Transgender Man: A term for a transgender person who identifies as a man.
Transgender Woman: A term for a transgender person who identifies as a woman.
Transition: A period wherein someone takes steps to live as the gender with which they identify rather than the gender they were assigned at birth. This can – but does not have to – include the changes to names, grooming and dress. It may also – but does not always – include hormone therapy or surgery.
Sex Reassignment Surgery: Surgical procedures that change a person’s body to better reflect their gender identity. This can include “top surgery” (breast augmentation or reconstruction) or “bottom surgery” (altering genitals) and a variety of cosmetic surgeries. These surgeries are medically necessary for some and not others. Some prefer the term “gender affirmation surgery.” “Sex change” is considered derogatory by many transgender people.

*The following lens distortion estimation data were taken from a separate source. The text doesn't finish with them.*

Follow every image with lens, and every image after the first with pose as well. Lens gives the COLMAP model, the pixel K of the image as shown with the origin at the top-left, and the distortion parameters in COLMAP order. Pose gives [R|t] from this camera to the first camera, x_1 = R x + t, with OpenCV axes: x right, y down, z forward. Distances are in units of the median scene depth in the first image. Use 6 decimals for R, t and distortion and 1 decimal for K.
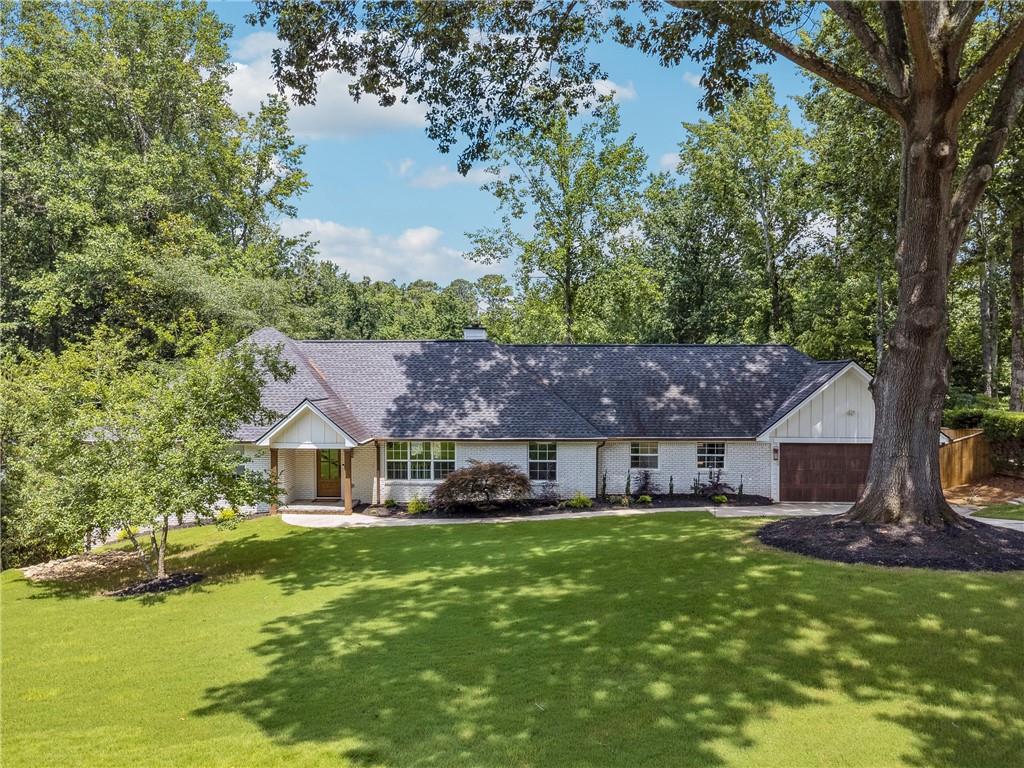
lens RADIAL K [[755.0, 0, 512.0], [0, 755.0, 384.0], [0, 0, 1]] dist [0.003529, 0.003488]
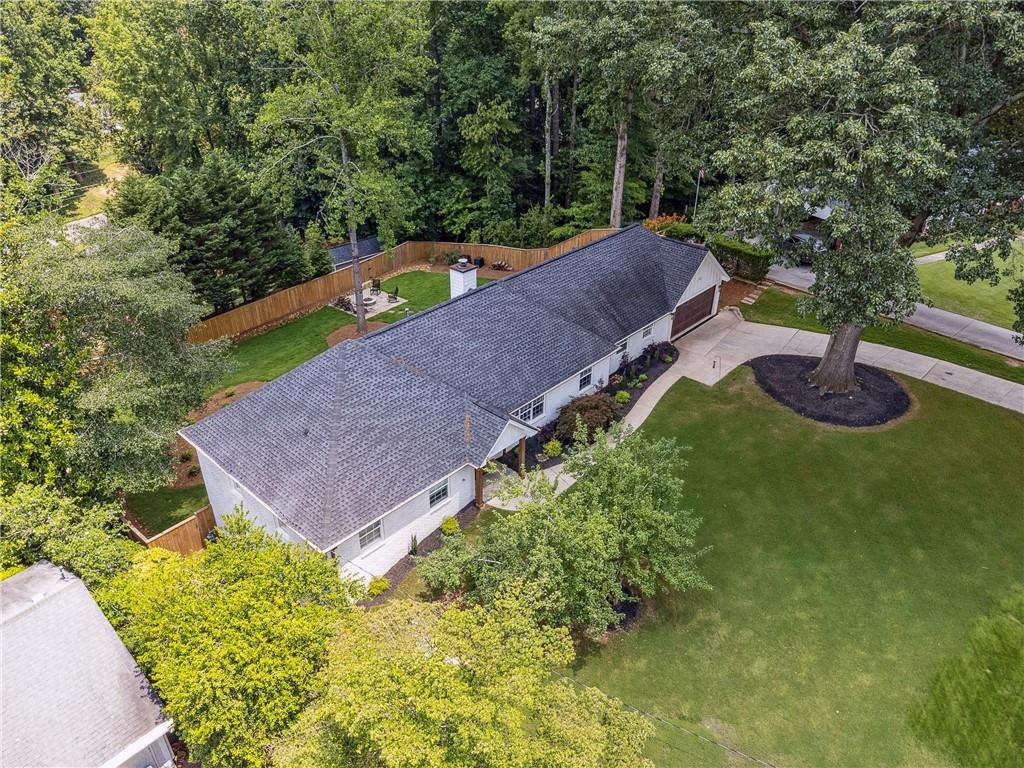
lens RADIAL K [[755.0, 0, 512.0], [0, 755.0, 384.0], [0, 0, 1]] dist [0.003529, 0.003488]
pose [[0.652122, -0.393509, 0.647988, -0.937601], [0.015605, 0.861523, 0.507479, -0.580812], [-0.757953, -0.320826, 0.567959, 0.310136]]
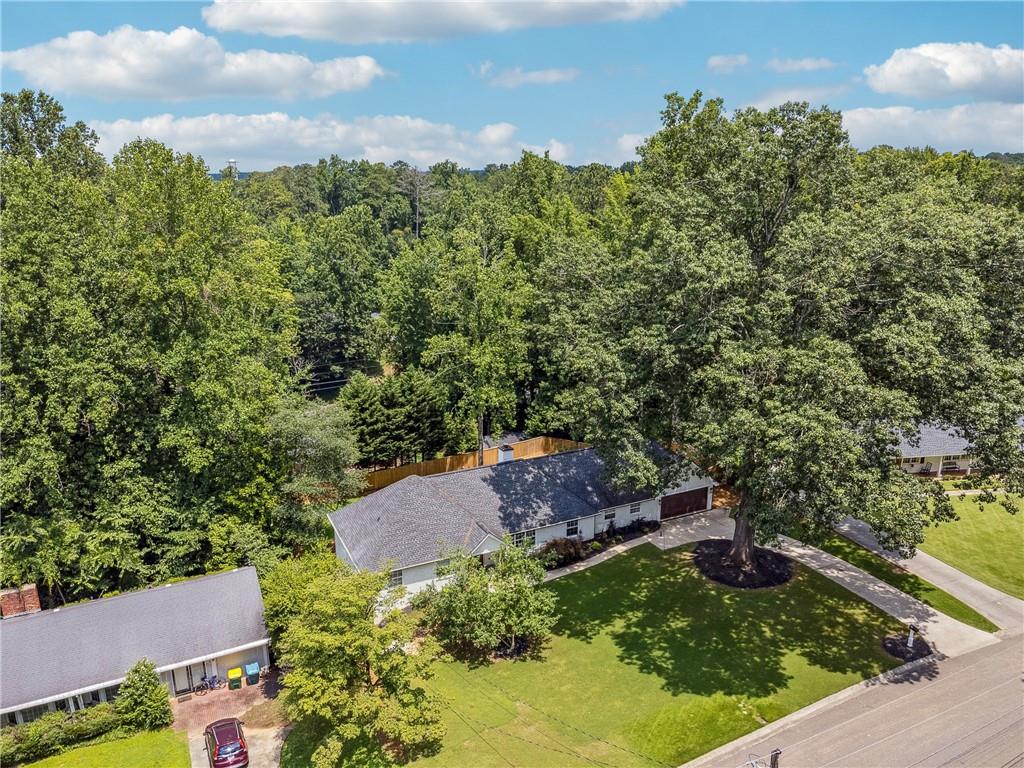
lens RADIAL K [[755.0, 0, 512.0], [0, 755.0, 384.0], [0, 0, 1]] dist [0.003529, 0.003488]
pose [[0.879902, -0.134323, 0.455774, -1.008926], [0.017472, 0.967708, 0.251466, -0.812643], [-0.474835, -0.213302, 0.853835, -0.633258]]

Gender Binary: The idea that gender is an “either/or” proposition – that someone is either male or female. Some people identify as entirely male or female, whatever gender they were assigned at birth. Others identify more strongly with one gender or another but believe themselves to be on a spectrum of gender identity. Still others think gender is a social construct and reject the idea of gender as a binary proposition altogether.
Non-Binary, Gender Non-Conforming or Genderqueer: Someone who does not identify as male or female but instead considers themselves to be on a spectrum of gender identity that includes both or neither.
Cisgender: A person who identifies with the gender they were assigned at birth.